Es de noche aún. Me cruzo con unas pocas personas madrugadoras que, como yo, también están caminando o corriendo. La mayoría lleva auriculares puestos, supongo que escuchan música o noticias. Yo no llevo más que mis oídos atentos al canto de los pájaros que, en poco tiempo, acabarán con el silencio de los árboles, sacudirán sus alas y moverán las hojas verdes como si hiciera algo de viento, sin hacerlo.

Tengo trazadas cuatro rutas, una para cada día, que discurren por zonas urbanizadas y por senderos rurales. El contraste es una maravilla. La parte más campestre me deja escuchar el canto de los gallos, y me propicia paisajes abiertos al horizonte, con rebaños de ovejas pastando en grandes llanos, con abundante variedad de plantas y con aromas de mejorana, albahaca y romero en su mayoría. La parte urbanizada también me recibe con olor a jazmines enredados entre brezos y setos, azahares en los naranjos que se han anticipado a la primavera, hierbabuena en las macetas y los arriates y plantas escogidas para llenar de color balcones, zaguanes y jardines.

Todos los días, además, encuentro una inmensa alfombra de Rocío cubriendo céspedes y pequeños bosques que le dan oxígeno a mi tierra.

Avanzando en mi camino, llega el momento del amanecer, el que espero con más ganas, porque no hay un día igual a otro, un color igual a otro, un trazo en el cielo similar al del día anterior. Cuando hay nubes, especialmente las intensamente blancas, que parecen algodones que pudiéramos coger para endulzar con azúcar, forman siluetas inesperadas que ilustran las reflexiones y los pensamientos que me ocupan.

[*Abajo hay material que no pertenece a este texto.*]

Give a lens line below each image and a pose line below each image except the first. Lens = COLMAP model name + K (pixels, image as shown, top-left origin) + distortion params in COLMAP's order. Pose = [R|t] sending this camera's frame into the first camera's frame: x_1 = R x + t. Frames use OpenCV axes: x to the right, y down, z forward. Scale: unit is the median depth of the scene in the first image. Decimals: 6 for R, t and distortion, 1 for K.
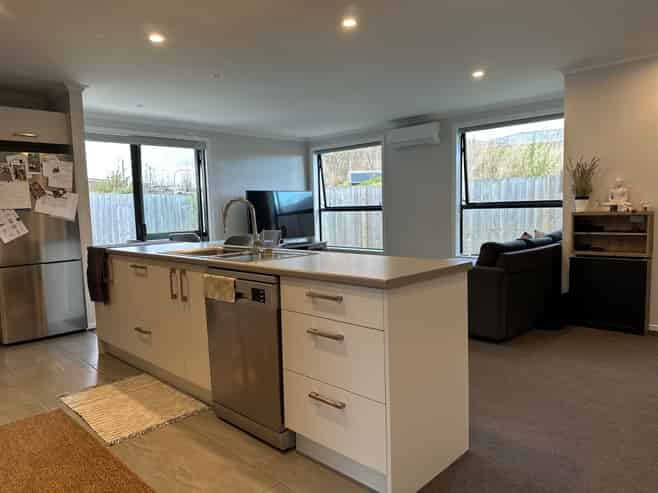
lens RADIAL K [[459.2, 0, 329.0], [0, 459.2, 246.5], [0, 0, 1]] dist [0.001747, -0.000601]
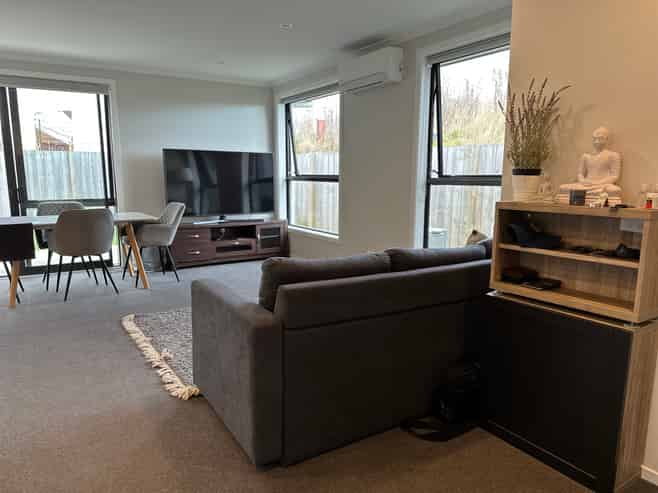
lens RADIAL K [[471.3, 0, 329.0], [0, 471.3, 246.5], [0, 0, 1]] dist [-0.002331, -0.003052]
pose [[0.972549, 0.066741, -0.222923, 0.306562], [-0.051406, 0.995939, 0.073908, -0.036172], [0.226950, -0.060420, 0.972030, 0.317265]]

Para mí es todo un espectáculo, digno de profunda admiración a quien creó con tanta perfección el mundo en el que vivimos. Y doy gracias con toda mi alma y con todo mi ser, a pesar de sentirme tan minúscula entre tanta belleza, tanta grandeza, tanto derroche de generosidad, tanto amor al alcance de mis manos, de mi vista, de mis sentidos.

La alarma del reloj me dice que ya llevo una hora andando, y las campanas de mi parroquia me invitan a la oración.

¿De verdad ha pasado ya una hora? Pues sí, pasa volando, pero yo la vivo de la mano de la Virgen del Rocío, alabando a Dios, proclamando con Ella sus maravillas, cuestionándome qué puedo hacer para no manchar una creación tan majestuosa, con el corazón lleno de paz y agradecida porque nunca defrauda caminar a su lado. Y ahora sí, tengo el corazón dispuesto para, antes de irme a trabajar, estar un rato a solas adorando al dueño de todo lo creado.